Plus que la pelouse d’Aguilera à Biarritz – « elle était catastrophique et elle l’est toujours, malheureusement. Jusqu’à ce que je devienne président de ce club, parce qu’il faut faire quelque chose », rit-il – Teddy Thomas a donc adoré jouer sur le terrain de la Défense Arena, un espace conçu pour le spectacle, tout sauf antinomique avec le rugby selon lui. « Mais si on met ce plaisir dans la balance avec celui de jouer dans un Deflandre à guichets fermés, je choisis Deflandre », tranche le n° 14 de La Rochelle.
« À Paris, malheureusement, le rugby ne prend pas trop.

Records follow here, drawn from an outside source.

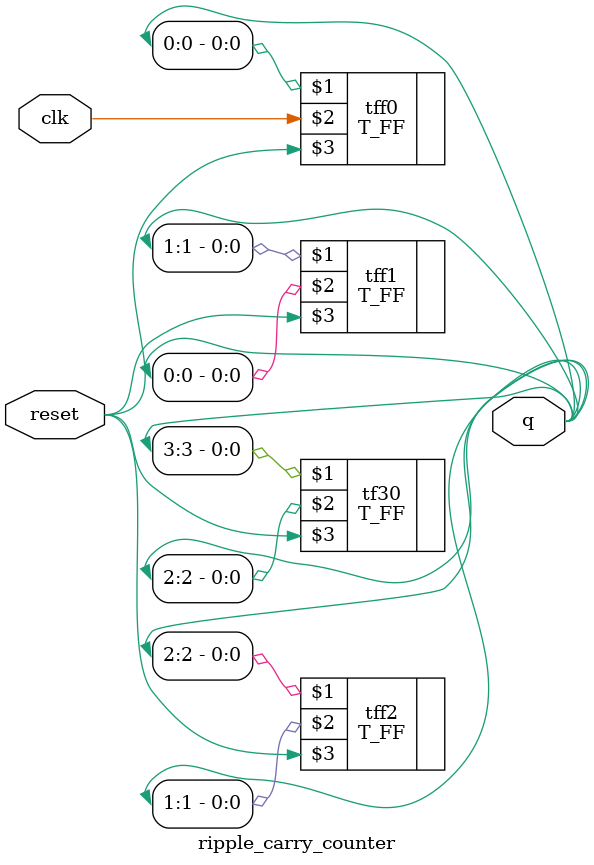
<source format=v>
 
 module ripple_carry_counter (q, clk, reset);
   output [3:0] q;
   input clk, reset;
   T_FF tff0(q[0], clk, reset);
   T_FF tff1(q[1], q[0], reset);
   T_FF tff2(q[2], q[1], reset);
   T_FF tf30(q[3], q[2], reset);
 
 endmodule

</source>
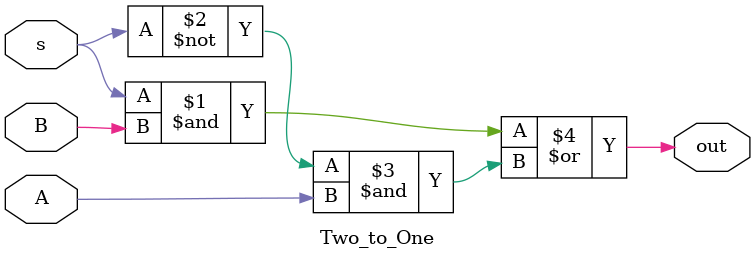
<source format=v>
module Four_to_One(LEDR, SW);
    input [9:0] SW;
    output [9:0] LEDR;
	 wire connect_1;
	 wire connect_2;
    Two_to_One block_1(
        .A(SW[0]),
        .B(SW[1]),
        .s(SW[8]),
        .out(connect_1)
        );
	
	 Two_to_One block_2(
        .A(SW[2]),
        .B(SW[3]),
        .s(SW[8]),
        .out(connect_2)
        );
		  
	 Two_to_One block_3(
        .A(connect_1),
        .B(connect_2),
        .s(SW[9]),
        .out(LEDR[0])
        );
endmodule

module Two_to_One(A, B, s, out);
    input A;
    input B;
    input s;
    output out;
  
    assign out = s & B | ~s & A;

endmodule

</source>
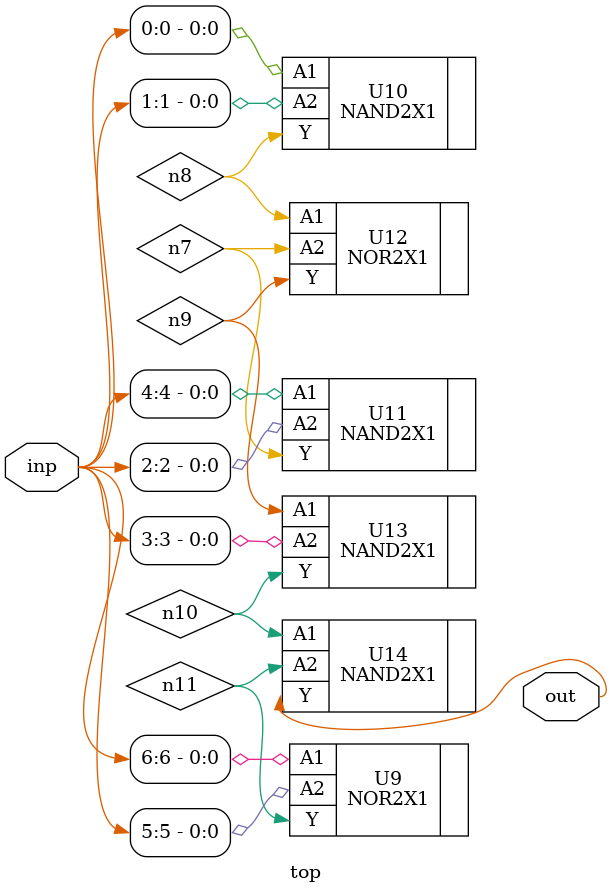
<source format=sv>


module top ( inp, out );
  input [6:0] inp;
  output out;
  wire   n7, n8, n9, n10, n11;

  NOR2X1 U9 ( .A1(inp[6]), .A2(inp[5]), .Y(n11) );
  NAND2X1 U10 ( .A1(inp[0]), .A2(inp[1]), .Y(n8) );
  NAND2X1 U11 ( .A1(inp[4]), .A2(inp[2]), .Y(n7) );
  NOR2X1 U12 ( .A1(n8), .A2(n7), .Y(n9) );
  NAND2X1 U13 ( .A1(n9), .A2(inp[3]), .Y(n10) );
  NAND2X1 U14 ( .A1(n10), .A2(n11), .Y(out) );
endmodule


</source>
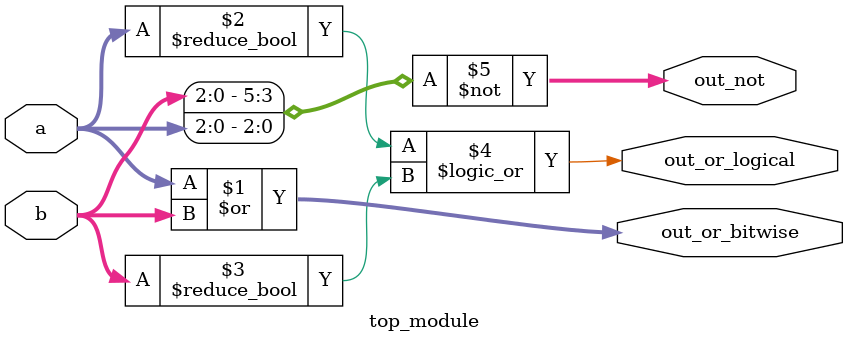
<source format=sv>
module top_module(
  input [2:0] a, 
  input [2:0] b, 
  output [2:0] out_or_bitwise,
  output out_or_logical,
  output [5:0] out_not
);

  assign out_or_bitwise = a | b;
  assign out_or_logical = (a != 0) || (b != 0);
  assign out_not = ~{b, a};

endmodule

</source>
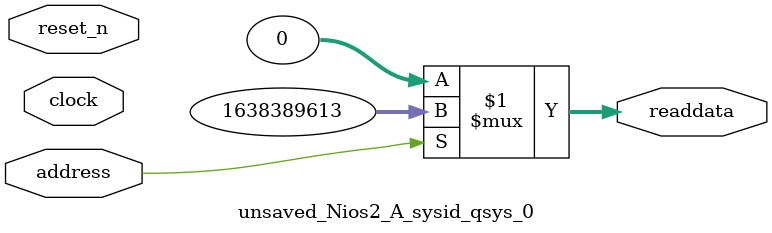
<source format=v>



// synthesis translate_off
`timescale 1ns / 1ps
// synthesis translate_on

// turn off superfluous verilog processor warnings 
// altera message_level Level1 
// altera message_off 10034 10035 10036 10037 10230 10240 10030 

module unsaved_Nios2_A_sysid_qsys_0 (
               // inputs:
                address,
                clock,
                reset_n,

               // outputs:
                readdata
             )
;

  output  [ 31: 0] readdata;
  input            address;
  input            clock;
  input            reset_n;

  wire    [ 31: 0] readdata;
  //control_slave, which is an e_avalon_slave
  assign readdata = address ? 1638389613 : 0;

endmodule



</source>
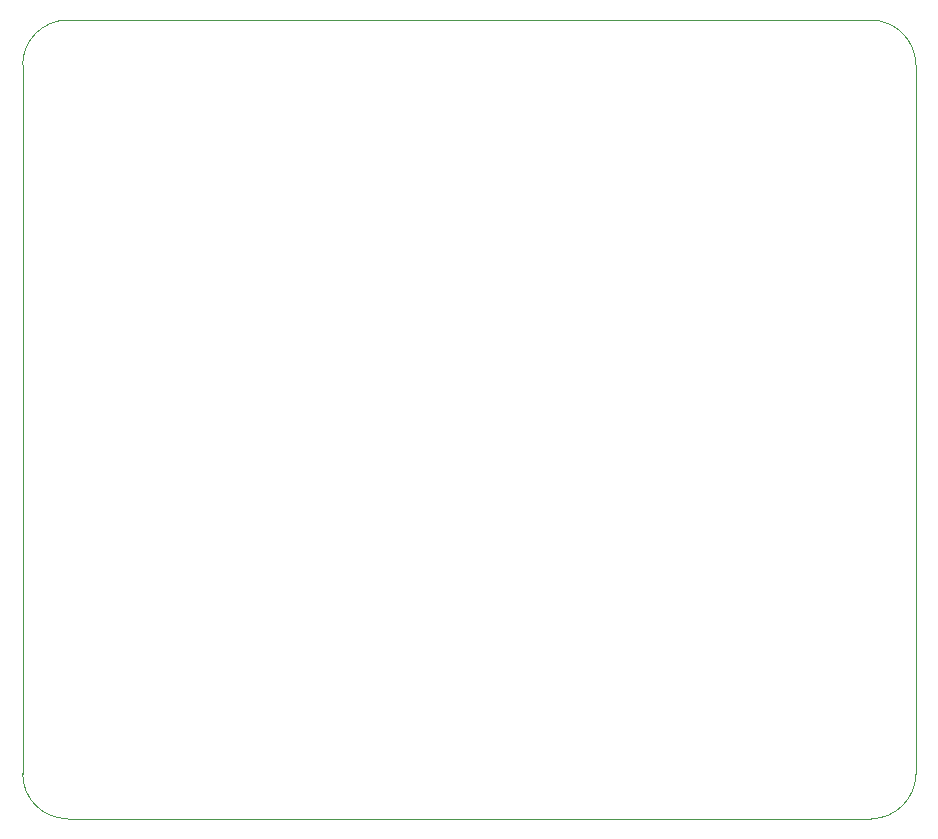
<source format=gm1>
%TF.GenerationSoftware,KiCad,Pcbnew,(5.1.8)-1*%
%TF.CreationDate,2021-07-02T06:17:22+02:00*%
%TF.ProjectId,Assignment2,41737369-676e-46d6-956e-74322e6b6963,rev?*%
%TF.SameCoordinates,Original*%
%TF.FileFunction,Profile,NP*%
%FSLAX46Y46*%
G04 Gerber Fmt 4.6, Leading zero omitted, Abs format (unit mm)*
G04 Created by KiCad (PCBNEW (5.1.8)-1) date 2021-07-02 06:17:22*
%MOMM*%
%LPD*%
G01*
G04 APERTURE LIST*
%TA.AperFunction,Profile*%
%ADD10C,0.050000*%
%TD*%
G04 APERTURE END LIST*
D10*
X78740000Y-38100000D02*
X146740000Y-38100000D01*
X74930000Y-101910000D02*
X74930000Y-41910000D01*
X146740000Y-105720000D02*
X78740000Y-105720000D01*
X150550000Y-41910000D02*
X150550000Y-101910000D01*
X146740000Y-38100000D02*
G75*
G02*
X150550000Y-41910000I0J-3810000D01*
G01*
X150550000Y-101910000D02*
G75*
G02*
X146740000Y-105720000I-3810000J0D01*
G01*
X78740000Y-105720000D02*
G75*
G02*
X74930000Y-101910000I0J3810000D01*
G01*
X74930000Y-41910000D02*
G75*
G02*
X78740000Y-38100000I3810000J0D01*
G01*
M02*

</source>
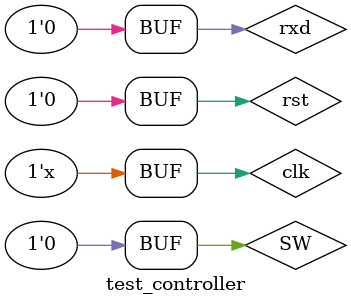
<source format=v>
`timescale 1ns / 1ps

module test_controller;

	// Inputs
	reg clk;
	reg SW;
	reg rst;
	reg rxd;

	// Outputs
	wire txd;
	wire [7:0] word;
	
	controller uut (
		.clk(clk), 
		.SW(SW), 
		.rst(rst),
		.rxd(rxd),
		.txd(txd),
		.LD(word)
	);

	initial begin
		clk = 0;
		SW = 0;
		rst = 0;
		rxd = 1;
	end

	 always begin
        # 1 clk = ~clk;
    end

	always begin
		# 1000000 SW = 1;
		# 1000000000 SW = 0;
	end
	
	always begin
        # 20832 rxd = 0;
        # 20832 rxd = 1;
		  # 166656 rxd = 0;
    end

endmodule


</source>
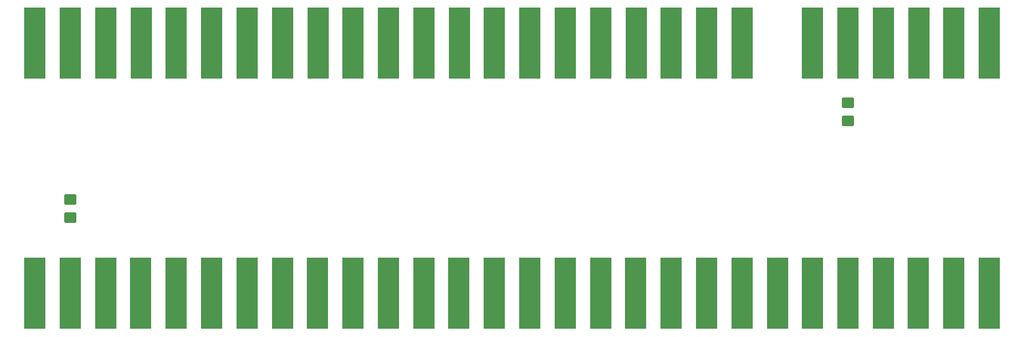
<source format=gbr>
%TF.GenerationSoftware,KiCad,Pcbnew,(6.0.8)*%
%TF.CreationDate,2022-12-30T17:29:19+02:00*%
%TF.ProjectId,mahjong_jamma_adapter,6d61686a-6f6e-4675-9f6a-616d6d615f61,rev?*%
%TF.SameCoordinates,Original*%
%TF.FileFunction,Paste,Top*%
%TF.FilePolarity,Positive*%
%FSLAX46Y46*%
G04 Gerber Fmt 4.6, Leading zero omitted, Abs format (unit mm)*
G04 Created by KiCad (PCBNEW (6.0.8)) date 2022-12-30 17:29:19*
%MOMM*%
%LPD*%
G01*
G04 APERTURE LIST*
G04 Aperture macros list*
%AMRoundRect*
0 Rectangle with rounded corners*
0 $1 Rounding radius*
0 $2 $3 $4 $5 $6 $7 $8 $9 X,Y pos of 4 corners*
0 Add a 4 corners polygon primitive as box body*
4,1,4,$2,$3,$4,$5,$6,$7,$8,$9,$2,$3,0*
0 Add four circle primitives for the rounded corners*
1,1,$1+$1,$2,$3*
1,1,$1+$1,$4,$5*
1,1,$1+$1,$6,$7*
1,1,$1+$1,$8,$9*
0 Add four rect primitives between the rounded corners*
20,1,$1+$1,$2,$3,$4,$5,0*
20,1,$1+$1,$4,$5,$6,$7,0*
20,1,$1+$1,$6,$7,$8,$9,0*
20,1,$1+$1,$8,$9,$2,$3,0*%
G04 Aperture macros list end*
%ADD10R,2.350000X8.000000*%
%ADD11RoundRect,0.250000X-0.450000X0.350000X-0.450000X-0.350000X0.450000X-0.350000X0.450000X0.350000X0*%
%ADD12RoundRect,0.250000X0.450000X-0.350000X0.450000X0.350000X-0.450000X0.350000X-0.450000X-0.350000X0*%
G04 APERTURE END LIST*
D10*
%TO.C,AUDIO*%
X174460000Y-76000000D03*
X174460000Y-76000000D03*
X170500000Y-76000000D03*
X170500000Y-76000000D03*
X166540000Y-76000000D03*
X166540000Y-76000000D03*
X162580000Y-76000000D03*
X162580000Y-76000000D03*
X158620000Y-76000000D03*
X158620000Y-76000000D03*
X154660000Y-76000000D03*
X154660000Y-76000000D03*
X150733160Y-76002540D03*
X146740000Y-76000000D03*
X146740000Y-76000000D03*
X142780000Y-76000000D03*
X142780000Y-76000000D03*
X138820000Y-76000000D03*
X138820000Y-76000000D03*
X134860000Y-76000000D03*
X134860000Y-76000000D03*
X130900000Y-76000000D03*
X130900000Y-76000000D03*
X126940000Y-76000000D03*
X126940000Y-76000000D03*
X122980000Y-76000000D03*
X122980000Y-76000000D03*
X119020000Y-76000000D03*
X119020000Y-76000000D03*
X115060000Y-76000000D03*
X115060000Y-76000000D03*
X111100000Y-76000000D03*
X111100000Y-76000000D03*
X107140000Y-76000000D03*
X107140000Y-76000000D03*
X103180000Y-76000000D03*
X103180000Y-76000000D03*
X99220000Y-76000000D03*
X99220000Y-76000000D03*
X95260000Y-76000000D03*
X95260000Y-76000000D03*
X91300000Y-76000000D03*
X91300000Y-76000000D03*
X87340000Y-76000000D03*
X87340000Y-76000000D03*
X83380000Y-76000000D03*
X83380000Y-76000000D03*
X79420000Y-76000000D03*
X79420000Y-76000000D03*
X75460000Y-76000000D03*
X75460000Y-76000000D03*
X71500000Y-76000000D03*
X71500000Y-76000000D03*
X67540000Y-76000000D03*
X67540000Y-76000000D03*
X174460000Y-76000000D03*
X174460000Y-76000000D03*
X170500000Y-76000000D03*
X170500000Y-76000000D03*
X166540000Y-76000000D03*
X166540000Y-76000000D03*
X162580000Y-76000000D03*
X162580000Y-76000000D03*
X158620000Y-76000000D03*
X158620000Y-76000000D03*
X154660000Y-76000000D03*
X154660000Y-76000000D03*
X150733160Y-76002540D03*
X146740000Y-76000000D03*
X146740000Y-76000000D03*
X142780000Y-76000000D03*
X142780000Y-76000000D03*
X138820000Y-76000000D03*
X138820000Y-76000000D03*
X134860000Y-76000000D03*
X134860000Y-76000000D03*
X130900000Y-76000000D03*
X130900000Y-76000000D03*
X126940000Y-76000000D03*
X126940000Y-76000000D03*
X122980000Y-76000000D03*
X122980000Y-76000000D03*
X119020000Y-76000000D03*
X119020000Y-76000000D03*
X115060000Y-76000000D03*
X115060000Y-76000000D03*
X111100000Y-76000000D03*
X111100000Y-76000000D03*
X107140000Y-76000000D03*
X107140000Y-76000000D03*
X103180000Y-76000000D03*
X103180000Y-76000000D03*
X99220000Y-76000000D03*
X99220000Y-76000000D03*
X95260000Y-76000000D03*
X95260000Y-76000000D03*
X91300000Y-76000000D03*
X91300000Y-76000000D03*
X87340000Y-76000000D03*
X87340000Y-76000000D03*
X83380000Y-76000000D03*
X83380000Y-76000000D03*
X79420000Y-76000000D03*
X79420000Y-76000000D03*
X75460000Y-76000000D03*
X75460000Y-76000000D03*
X71500000Y-76000000D03*
X71500000Y-76000000D03*
X67540000Y-76000000D03*
X67540000Y-76000000D03*
%TD*%
D11*
%TO.C,JMP2*%
X71500000Y-65500000D03*
X71500000Y-67500000D03*
%TD*%
D12*
%TO.C,JMP1*%
X158600000Y-56650000D03*
X158600000Y-54650000D03*
%TD*%
D10*
%TO.C,J1*%
X174480000Y-48000000D03*
X174480000Y-48000000D03*
X170520000Y-48000000D03*
X170520000Y-48000000D03*
X166560000Y-48000000D03*
X166560000Y-48000000D03*
X162600000Y-48000000D03*
X162600000Y-48000000D03*
X158640000Y-48000000D03*
X158640000Y-48000000D03*
X154680000Y-48000000D03*
X154680000Y-48000000D03*
X146760000Y-48000000D03*
X146760000Y-48000000D03*
X142800000Y-48000000D03*
X142800000Y-48000000D03*
X138840000Y-48000000D03*
X138840000Y-48000000D03*
X134880000Y-48000000D03*
X134880000Y-48000000D03*
X130920000Y-48000000D03*
X130920000Y-48000000D03*
X126960000Y-48000000D03*
X126960000Y-48000000D03*
X123000000Y-48000000D03*
X123000000Y-48000000D03*
X119040000Y-48000000D03*
X119040000Y-48000000D03*
X115080000Y-48000000D03*
X115080000Y-48000000D03*
X111120000Y-48000000D03*
X111120000Y-48000000D03*
X107160000Y-48000000D03*
X107160000Y-48000000D03*
X103200000Y-48000000D03*
X103200000Y-48000000D03*
X99240000Y-48000000D03*
X99240000Y-48000000D03*
X95280000Y-48000000D03*
X95280000Y-48000000D03*
X91320000Y-48000000D03*
X91320000Y-48000000D03*
X87360000Y-48000000D03*
X87360000Y-48000000D03*
X83400000Y-48000000D03*
X83400000Y-48000000D03*
X79440000Y-48000000D03*
X79440000Y-48000000D03*
X75480000Y-48000000D03*
X75480000Y-48000000D03*
X71520000Y-48000000D03*
X71520000Y-48000000D03*
X67560000Y-48000000D03*
X67560000Y-48000000D03*
X174480000Y-48000000D03*
X174480000Y-48000000D03*
X170520000Y-48000000D03*
X170520000Y-48000000D03*
X166560000Y-48000000D03*
X166560000Y-48000000D03*
X162600000Y-48000000D03*
X162600000Y-48000000D03*
X158640000Y-48000000D03*
X158640000Y-48000000D03*
X154680000Y-48000000D03*
X154680000Y-48000000D03*
X146760000Y-48000000D03*
X146760000Y-48000000D03*
X142800000Y-48000000D03*
X142800000Y-48000000D03*
X138840000Y-48000000D03*
X138840000Y-48000000D03*
X134880000Y-48000000D03*
X134880000Y-48000000D03*
X130920000Y-48000000D03*
X130920000Y-48000000D03*
X126960000Y-48000000D03*
X126960000Y-48000000D03*
X123000000Y-48000000D03*
X123000000Y-48000000D03*
X119040000Y-48000000D03*
X119040000Y-48000000D03*
X115080000Y-48000000D03*
X115080000Y-48000000D03*
X111120000Y-48000000D03*
X111120000Y-48000000D03*
X107160000Y-48000000D03*
X107160000Y-48000000D03*
X103200000Y-48000000D03*
X103200000Y-48000000D03*
X99240000Y-48000000D03*
X99240000Y-48000000D03*
X95280000Y-48000000D03*
X95280000Y-48000000D03*
X91320000Y-48000000D03*
X91320000Y-48000000D03*
X87360000Y-48000000D03*
X87360000Y-48000000D03*
X83400000Y-48000000D03*
X83400000Y-48000000D03*
X79440000Y-48000000D03*
X79440000Y-48000000D03*
X75480000Y-48000000D03*
X75480000Y-48000000D03*
X71520000Y-48000000D03*
X71520000Y-48000000D03*
X67560000Y-48000000D03*
X67560000Y-48000000D03*
%TD*%
M02*

</source>
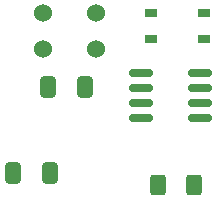
<source format=gbr>
%TF.GenerationSoftware,KiCad,Pcbnew,8.0.6*%
%TF.CreationDate,2024-10-27T16:48:45-04:00*%
%TF.ProjectId,monostable,6d6f6e6f-7374-4616-926c-652e6b696361,rev?*%
%TF.SameCoordinates,Original*%
%TF.FileFunction,Soldermask,Top*%
%TF.FilePolarity,Negative*%
%FSLAX46Y46*%
G04 Gerber Fmt 4.6, Leading zero omitted, Abs format (unit mm)*
G04 Created by KiCad (PCBNEW 8.0.6) date 2024-10-27 16:48:45*
%MOMM*%
%LPD*%
G01*
G04 APERTURE LIST*
G04 Aperture macros list*
%AMRoundRect*
0 Rectangle with rounded corners*
0 $1 Rounding radius*
0 $2 $3 $4 $5 $6 $7 $8 $9 X,Y pos of 4 corners*
0 Add a 4 corners polygon primitive as box body*
4,1,4,$2,$3,$4,$5,$6,$7,$8,$9,$2,$3,0*
0 Add four circle primitives for the rounded corners*
1,1,$1+$1,$2,$3*
1,1,$1+$1,$4,$5*
1,1,$1+$1,$6,$7*
1,1,$1+$1,$8,$9*
0 Add four rect primitives between the rounded corners*
20,1,$1+$1,$2,$3,$4,$5,0*
20,1,$1+$1,$4,$5,$6,$7,0*
20,1,$1+$1,$6,$7,$8,$9,0*
20,1,$1+$1,$8,$9,$2,$3,0*%
G04 Aperture macros list end*
%ADD10RoundRect,0.150000X-0.825000X-0.150000X0.825000X-0.150000X0.825000X0.150000X-0.825000X0.150000X0*%
%ADD11R,0.990600X0.711200*%
%ADD12RoundRect,0.250000X-0.400000X-0.625000X0.400000X-0.625000X0.400000X0.625000X-0.400000X0.625000X0*%
%ADD13C,1.524000*%
%ADD14RoundRect,0.250000X-0.412500X-0.650000X0.412500X-0.650000X0.412500X0.650000X-0.412500X0.650000X0*%
G04 APERTURE END LIST*
D10*
%TO.C,U1*%
X137550000Y-44000000D03*
X137550000Y-45270000D03*
X137550000Y-46540000D03*
X137550000Y-47810000D03*
X142500000Y-47810000D03*
X142500000Y-46540000D03*
X142500000Y-45270000D03*
X142500000Y-44000000D03*
%TD*%
D11*
%TO.C,SW1*%
X138330799Y-38966501D03*
X142830801Y-38966501D03*
X138330799Y-41116499D03*
X142830801Y-41116499D03*
%TD*%
D12*
%TO.C,R1*%
X138950000Y-53500000D03*
X142050000Y-53500000D03*
%TD*%
D13*
%TO.C,J2*%
X129250000Y-41994000D03*
X133750000Y-41994000D03*
%TD*%
%TO.C,J1*%
X129250000Y-38959999D03*
X133750000Y-38959999D03*
%TD*%
D14*
%TO.C,C2*%
X126687500Y-52500000D03*
X129812500Y-52500000D03*
%TD*%
%TO.C,C1*%
X129687500Y-45250000D03*
X132812500Y-45250000D03*
%TD*%
M02*

</source>
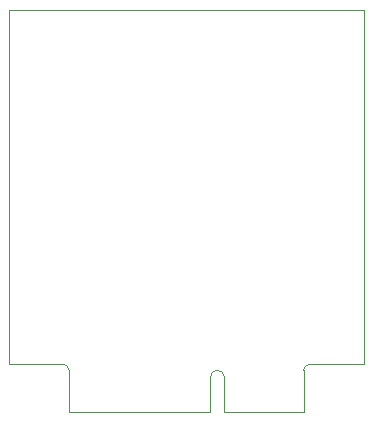
<source format=gbr>
%TF.GenerationSoftware,KiCad,Pcbnew,8.0.5*%
%TF.CreationDate,2024-10-30T18:42:27-07:00*%
%TF.ProjectId,card,63617264-2e6b-4696-9361-645f70636258,v0.5*%
%TF.SameCoordinates,Original*%
%TF.FileFunction,Profile,NP*%
%FSLAX46Y46*%
G04 Gerber Fmt 4.6, Leading zero omitted, Abs format (unit mm)*
G04 Created by KiCad (PCBNEW 8.0.5) date 2024-10-30 18:42:27*
%MOMM*%
%LPD*%
G01*
G04 APERTURE LIST*
%TA.AperFunction,Profile*%
%ADD10C,0.050000*%
%TD*%
G04 APERTURE END LIST*
D10*
%TO.C,A1*%
X84000000Y-80000000D02*
X84000000Y-110000000D01*
X88575000Y-110000000D02*
X84000000Y-110000000D01*
X89075000Y-110500000D02*
X89075000Y-114000000D01*
X89075000Y-114000000D02*
X99000000Y-114000000D01*
X99000000Y-114000000D02*
X101025000Y-114000000D01*
X101025000Y-114000000D02*
X101025000Y-111100000D01*
X102225000Y-111100000D02*
X102225000Y-114000000D01*
X102225000Y-114000000D02*
X108925000Y-114000000D01*
X108925000Y-114000000D02*
X108925000Y-110500000D01*
X109425000Y-110000000D02*
X114000000Y-110000000D01*
X114000000Y-80000000D02*
X84000000Y-80000000D01*
X114000000Y-110000000D02*
X114000000Y-80000000D01*
X88575000Y-110000000D02*
G75*
G02*
X89075000Y-110500000I-1J-500001D01*
G01*
X101025000Y-111100000D02*
G75*
G02*
X102225000Y-111100000I600000J0D01*
G01*
X108925000Y-110500000D02*
G75*
G02*
X109425000Y-110000000I500000J0D01*
G01*
%TD*%
M02*

</source>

Je voulais retrouver de l’effervescence, ce que j’avais connu à Biarritz… c’est un kif de jouer dans un stade plein tous les week-ends, qu’il vente ou qu’il pleuve comme contre l’Ulster, ou qu’il fasse beau, complète le Basque. Ça a énormément fait pencher la balance dans mon choix car j’aime transmettre des émotions aux gens, les faire kiffer et je savais que j’allais trouver un public qui allait répondre présent. Ça fait vraiment la différence. Je n’ai jamais vu ça, même si je n’ai évolué que dans deux clubs avant, c’est incroyable. Chaque week-end est un plaisir. À nous de les rendre fiers, de leur rendre ce qu’ils nous donnent. »
En Charente-Maritime, le Rochelais a aussi retrouvé l’océan, la joie d’arpenter la côte et d’aller à l’eau sur sa planche : « Le surf est vraiment un truc qui me manquait, je suis content de retrouver ça, de pouvoir me changer les idées à certains moments. C’est vraiment reposant. C’était mon premier sport avant d’aller au rugby, ça a toujours fait partie de ma vie de surfer, d’aller à la plage. C’est une partie de mon équilibre qui m’avait manqué à Paris même si je me mettais à l’eau quand je revenais à Biarritz. Là, je peux y aller régulièrement, j’espère que mon niveau va augmenter (sourire). » La confirmation que chez Teddy Thomas, plaisir et performance vont toujours de pair.